Cordelia thought of carnivores, cliffs, deep pools, Barrayaran patrols with twitchy trigger fingers. "We've come so far," she began.

"And if I don't regain command soon, neither of you will survive anyway."

Torn, but obedient to reason, she allowed Vorkosigan to take her by the arm. Only leaning on her slightly, he picked a way down through the woods. As they neared the Barrayaran camp, he put a thick finger to his lips.

"Go as quietly as you can. I haven't come this far to be shot by one of my own pickets. Ah. Lie down here." He placed her in a spot behind some fallen logs and knee—high vegetation overlooking a faint new path beaten through the brush.

"You're not just going to knock on the front door?"

"No."

"Why not, if your Gottyan is all right?"

"Because there's something else wrong. I don't know why this landing party is here." He meditated a moment, then handed her back the stunner. "If you have to use a weapon, it had better be one you can handle. It still has a bit of charge—one or two shots. This path runs between sentry points, and sooner or later someone's going to come down it. Keep your head down until I call you."

He loosed his knife in its sheath and took a concealed position on the other side of the path. They waited a quarter of an hour, then another. The woodland drowsed in the warm, soft, white air.

Then down the path came the sound of boots scuffing through the leaf litter. Cordelia went rigidly still, trying to peer through the weeds without raising her head. A tall form in the wonderfully effective Barrayaran camouflage fatigues resolved itself as a grey-haired officer. As he passed Vorkosigan rose from his hiding place as if resurrected.

"Korabik," he said softly, but with genuine warmth in his voice. He stood grinning, arms folded, waiting.

Gottyan spun about, one hand drawing the nerve disruptor at his hip. After a beat, a look of surprise came over his face. "Aral! The landing party reported the Betans had killed you," and he stepped, not forward as Cordelia had expected from the tone of Vorkosigan's voice, but back. The disruptor was still in his hand as if he had forgotten to put it away, but gripped firmly, not dangling. Cordelia's stomach sank.
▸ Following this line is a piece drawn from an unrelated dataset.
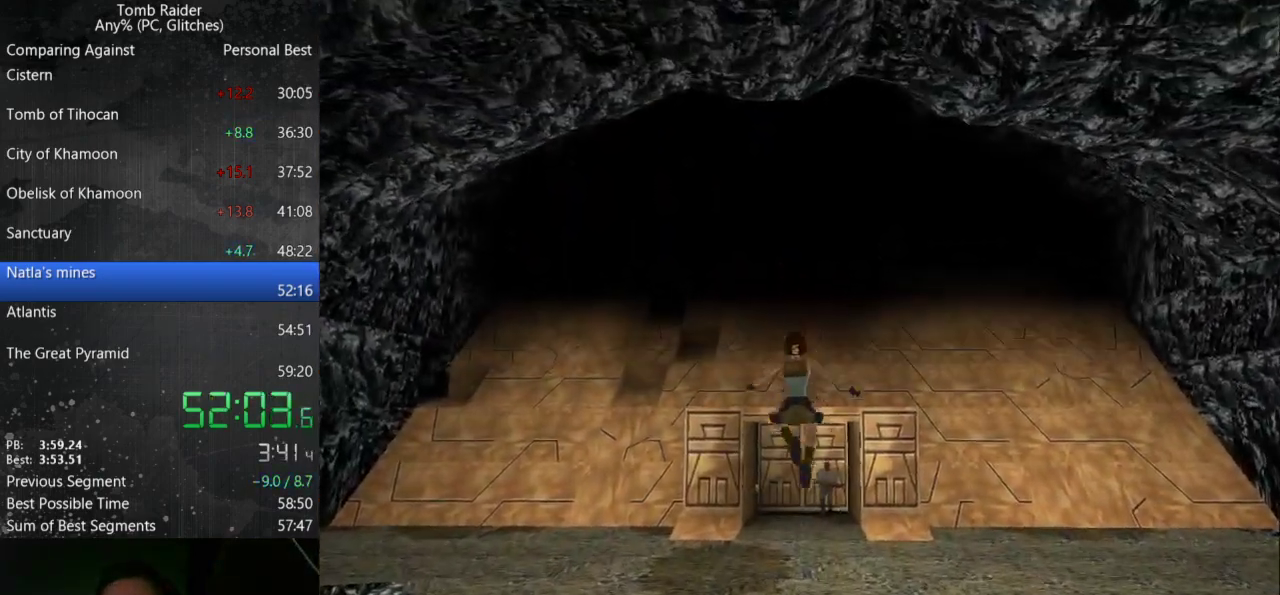
{"keys": ["up"], "events": [[133, "left", "down"], [233, "left", "up"]]}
Vorkosigan looked faintly puzzled, as if disappointed by the cool, controlled reception. "I'm glad to know you're not superstitious," he joked.
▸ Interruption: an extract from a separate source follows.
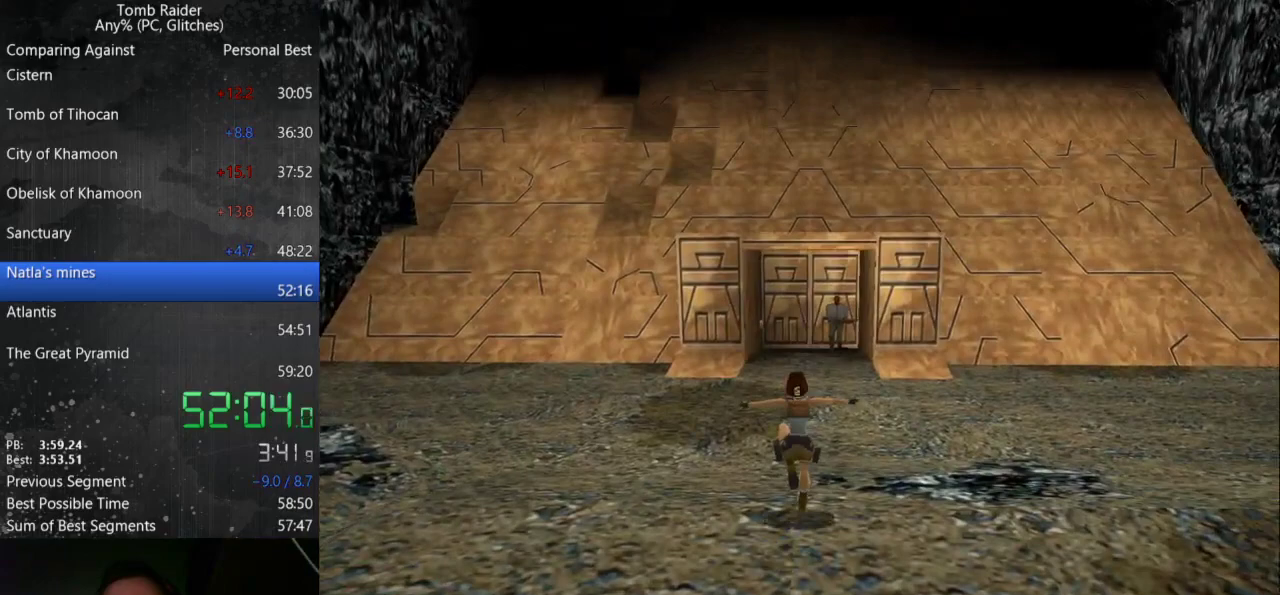
{"keys": ["jump", "up"], "events": [[300, "jump", "down"]]}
"I should have known better than to think you dead until I'd seen you buried with a stake through your heart," said Gottyan, sadly ironic.

"What's wrong, Korabik?" asked Vorkosigan quietly. "You're no Minister's lickspittle."

At these words Gottyan brought the disruptor up to undisguised aim. Vorkosigan stood very still.

"No," he answered frankly. "I thought the story Radnov told about you and the Betans smelled. And I was going to make damn sure it went through a board of inquiry when we got home." He paused. "But then—I would have been in command. After being acting captain for six months, I'd be sure to be confirmed. What do you think the chances of command are at my age? Five percent? Two? Zero?"